Efectivamente, “(..) sendo os projectos das especialidades sempre referidos a uma arquitectura – cuja aprovação decide, de forma definitiva, as questões urbanísticas que contendem com a estrutura do edifício (por esse motivo existe um coordenador dos projectos) – é a este momento que devem ser referenciadas as normas legais e regulamentares que se lhes aplicam, na ausência de uma regulamentação expressa nesse sentido por parte da legislação especial mobilizável. A entrada em vigor, em momento posterior ao projecto de arquitectura de novas exigências legais e regulamentares aplicáveis a estes projectos não são, por isso, em princípio, de aplicação aos mesmos. (..)” (Fernanda Paula Oliveira et alii, Regime Jurídico da Urbanização e Edificação, 3ª ed., pág. 291.)

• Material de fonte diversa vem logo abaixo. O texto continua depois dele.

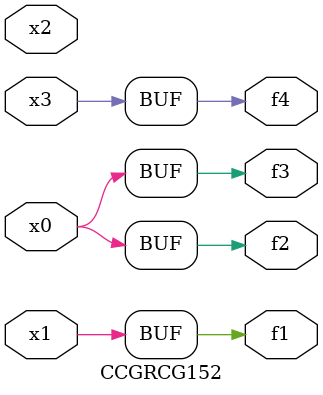
<source format=v>
module CCGRCG152(
	input x0, x1, x2, x3,
	output f1, f2, f3, f4
);
	assign f1 = x1;
	assign f2 = x0;
	assign f3 = x0;
	assign f4 = x3;
endmodule

</source>
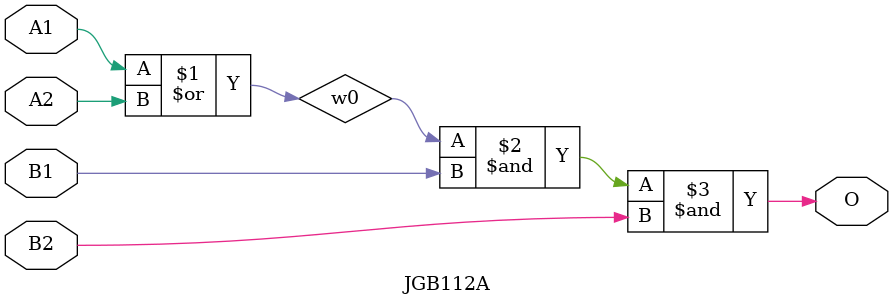
<source format=v>
module JGB112A(A1, A2, B1, B2, O);
input   A1;
input   A2;
input   B1;
input   B2;
output  O;
or g0(w0, A1, A2);
and g1(O, w0, B1, B2);
endmodule
</source>
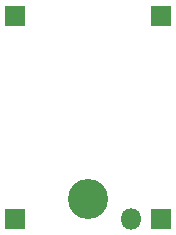
<source format=gbr>
%TF.GenerationSoftware,KiCad,Pcbnew,(5.1.6)-1*%
%TF.CreationDate,2020-07-27T22:26:39+01:00*%
%TF.ProjectId,enc-led,656e632d-6c65-4642-9e6b-696361645f70,rev?*%
%TF.SameCoordinates,Original*%
%TF.FileFunction,Soldermask,Bot*%
%TF.FilePolarity,Negative*%
%FSLAX46Y46*%
G04 Gerber Fmt 4.6, Leading zero omitted, Abs format (unit mm)*
G04 Created by KiCad (PCBNEW (5.1.6)-1) date 2020-07-27 22:26:39*
%MOMM*%
%LPD*%
G01*
G04 APERTURE LIST*
%ADD10R,1.800000X1.800000*%
%ADD11O,1.800000X1.800000*%
%ADD12C,3.400000*%
G04 APERTURE END LIST*
D10*
%TO.C,J2*%
X21800000Y-39000000D03*
%TD*%
D11*
%TO.C,J1*%
X31660000Y-39000000D03*
D10*
X34200000Y-39000000D03*
%TD*%
%TO.C,J3*%
X34200000Y-21800000D03*
%TD*%
%TO.C,J4*%
X21800000Y-21800000D03*
%TD*%
D12*
%TO.C,REF\u002A\u002A*%
X28000000Y-37300000D03*
%TD*%
M02*

</source>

Ou seja, no tocante ao elenco instrutório do pedido de licenciamento de obras de edificação, “(..) Os elementos que instruem o requerimento, bem como o número de exemplares, são apenas aqueles que a lei declara obrigatórios, não podendo as câmaras municipais exigir outros elementos ou exemplares destinados a informações não obrigatórias (..)” (António Pereira da Costa, Regime jurídico de licenciamento de obras particulares – anotado, pág. 87.)
Aplicando o exposto ao caso dos autos tendo por referência a aprovação do respectivo projecto de arquitectura em 28.12.2001, cabe saber se o projecto acústico referido no elenco de projectos de especialidades a que alude o artº 15º DL 445/91 nos termos do artº 11º nº 1 m) e nº 5 alínea j) da Portaria nº 1110/2001, 19.09 é aplicável ao “tipo de obra a executar”, isto é, ao licenciamento de obra de edificação destinada a habitação.
A conclusão que se retira é no sentido negativo, por duas razões.
Primeiro, o regime legal relativo à poluição sonora previsto no DL 292/2000, 14.11 (Regulamento Geral do Ruído) não abrange a construção de edifícios destinados à habitação, mas sim, entre outros, a construção de edifícios em que sejam instaladas actividades ruidosas, conforme se retira dos conceitos normativos de “actividades ruidosas para os que habitem, trabalhem ou permaneçam nas imediações” e “ruído de vizinhança associado ao uso habitacional” por interpretação conjugada dos artºs. 1º nº 2 al. a) (construção) e 3º nº 3 als. a) (actividades ruidosas) e f) (ruído de vizinhança associado ao uso habitacional) do DL 292/2000.
Em segundo lugar a regulação dos requisitos acústicos a que devem obedecer os edifícios destinados à habitação tem previsão normativa própria no artº 1º do DL 129/2002, 11.05, diploma que aprovou o Regulamento dos Requisitos Acústicos dos Edifícios (RRAE) e entrou em vigor em 11.07.2002, donde, pelas razões já referidas, não é aplicável à operação urbanística em causa nos presentes autos, não sendo, portanto, enquadrável o mencionado projecto acústico no elenco obrigatório de projectos de especialidade à data da aprovação do projecto de arquitectura (28.12.2001).
De modo que, também quanto a este aspecto, procedem as questões constantes das conclusões sob os itens 19 a 24 do recurso interposto pelo Município de Montemor-o-Velho e sob os itens 5 e 6 das conclusões do recurso interposto pelo Banco B……………… SA.
Em função da solução dadas às questões antecedentes, mostra-se prejudicado o conhecimento dos efeitos putativos do acto nulo, trazido a recuso nos itens 4 a 7 dos recursos interpostos pelo Banco A………….. SA e Banco C……………. SA.
Termos em que acordam, em conferência, os Juízes Conselheiros da Secção de Contencioso Administrativo do Supremo Tribunal Administrativo, em julgar procedentes os recursos interpostos pelo Município de Montemor-o-Velho, Banco A……….. SA, Banco B……………. SA e Banco C………. SA, revogar o acórdão sob recurso do TCAN e confirmar o acórdão proferido pelo TAF de Coimbra.
Sem custas por isenção tributária do Ministério Público.
Lisboa, 11.MAR.2021
A Relatora atesta, nos termos do disposto no artº 15º-A do DL 10-A/2020 de 13.03 aditado pelo artº 3º do DL 20/2020 de 01.05, o voto de conformidade ao presente acórdão dos restantes Conselheiros integrantes desta formação de conferência, Conselheiro Fonseca da Paz e Conselheira Maria do Céu Neves.